@Stopthatnoisemummy thank you 😊 it’s all going a bit slow… they are re scanning me tomorrow and I’m doing at least an extra day of injections.
egg collection will be delayed by either one or two days.
Does anyone know the measurements of each of their follicles during the stimulation? I think they have hope for collecting mature eggs from any follicles that measure 16 or above… but they aim for 21.
last time I responded well and had plenty more than I seem to be getting to this time.
I had about 23 follicles by the end of the stim last time, and of those, about 8 were measuring over 16, I definitely had 3 measuring 20… and it was probably a bit more because that was a couple of day before retrieval.

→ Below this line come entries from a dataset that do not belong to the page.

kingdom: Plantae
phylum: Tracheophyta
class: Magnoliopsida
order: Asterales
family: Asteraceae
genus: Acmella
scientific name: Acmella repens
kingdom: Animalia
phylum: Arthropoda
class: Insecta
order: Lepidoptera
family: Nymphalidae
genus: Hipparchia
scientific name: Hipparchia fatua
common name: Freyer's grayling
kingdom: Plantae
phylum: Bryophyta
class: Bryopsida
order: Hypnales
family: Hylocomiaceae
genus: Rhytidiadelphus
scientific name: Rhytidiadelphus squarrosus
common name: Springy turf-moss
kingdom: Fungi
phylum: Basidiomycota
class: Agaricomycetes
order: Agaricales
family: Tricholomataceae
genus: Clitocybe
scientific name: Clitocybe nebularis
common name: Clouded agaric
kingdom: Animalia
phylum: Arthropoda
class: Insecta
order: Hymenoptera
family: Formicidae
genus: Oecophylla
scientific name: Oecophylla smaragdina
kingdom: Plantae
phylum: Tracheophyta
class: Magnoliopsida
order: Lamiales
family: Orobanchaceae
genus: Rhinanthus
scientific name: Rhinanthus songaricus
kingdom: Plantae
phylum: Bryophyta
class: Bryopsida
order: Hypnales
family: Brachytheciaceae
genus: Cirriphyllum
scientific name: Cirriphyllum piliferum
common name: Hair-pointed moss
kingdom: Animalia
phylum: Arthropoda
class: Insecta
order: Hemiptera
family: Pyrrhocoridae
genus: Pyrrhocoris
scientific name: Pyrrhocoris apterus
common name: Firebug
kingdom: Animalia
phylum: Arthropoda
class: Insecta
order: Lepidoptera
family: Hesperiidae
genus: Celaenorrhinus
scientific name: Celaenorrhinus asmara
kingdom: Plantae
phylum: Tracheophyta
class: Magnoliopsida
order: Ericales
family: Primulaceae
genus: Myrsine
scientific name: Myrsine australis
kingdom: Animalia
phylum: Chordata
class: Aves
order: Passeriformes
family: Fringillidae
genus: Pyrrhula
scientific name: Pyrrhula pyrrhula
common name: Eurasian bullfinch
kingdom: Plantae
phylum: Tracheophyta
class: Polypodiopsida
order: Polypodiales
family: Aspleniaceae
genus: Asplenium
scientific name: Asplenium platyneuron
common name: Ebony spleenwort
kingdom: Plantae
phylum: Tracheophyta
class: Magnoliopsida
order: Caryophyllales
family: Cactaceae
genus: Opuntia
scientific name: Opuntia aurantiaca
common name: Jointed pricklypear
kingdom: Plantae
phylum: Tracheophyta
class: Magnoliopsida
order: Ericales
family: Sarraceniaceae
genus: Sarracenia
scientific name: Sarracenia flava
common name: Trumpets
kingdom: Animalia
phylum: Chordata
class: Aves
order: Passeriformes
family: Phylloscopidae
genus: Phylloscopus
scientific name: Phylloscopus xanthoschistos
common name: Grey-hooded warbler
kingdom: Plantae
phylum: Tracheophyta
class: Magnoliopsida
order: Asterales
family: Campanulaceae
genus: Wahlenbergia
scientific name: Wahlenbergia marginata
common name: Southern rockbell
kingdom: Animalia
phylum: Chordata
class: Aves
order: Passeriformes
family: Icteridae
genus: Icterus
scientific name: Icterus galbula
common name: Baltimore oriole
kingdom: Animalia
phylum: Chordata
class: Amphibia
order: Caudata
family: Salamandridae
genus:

today at the same stage I’ve got 15 follicles (rather than 23)… and only 2 are measuring above 16. Bearing in mind they would rather they were at 21. And only one is measuring as high as 18.
of those previous 23 I got 14 mature and of those 3 fertilised and one made it to blastocyst. It was viable and genetically tested… I had FET and it implanted but ended in early miscarriage.
so if this time I’m working with about 15, smaller follicles, I can’t help but I wonder if we’ll get any mature eggs… I know it only takes one but our issue is actually incredible poor sperm quality and the only way we can try with it is via icsi, so the more eggs we can try with the better.
I know there is no exact maths for this and it’s all speculation but my gut is saying…
if 23 follicles, 8 of which were sensible sizes = 8 mature eggs…
then 15 follicles, 5 of which are sensible sizes will probably = 5 mature eggs max.
of course, with the extra day of stims, perhaps it will be more like 6 or 7… so there is still hope.
There are 3 follicles that could potentially catch up.
but I guess I’ll only know that tomorrow.
sorry, I know I’m being ridiculous but it helps just to say it all out loud.
im starting to feel a bit of an ache in my abdomen. It’s all feeling a bit heavy and exhausting. Probably the mental load more than anything.
I bought a little newborn outfit on my way home from the scan today. Somehow it feels like a lucky charm. It’s all so much to process, so little certainty. I needed something tangible.
im thinking of everyone and hoping for miraculous outcomes for us all, no matter where we each are in the process or how far along the journey.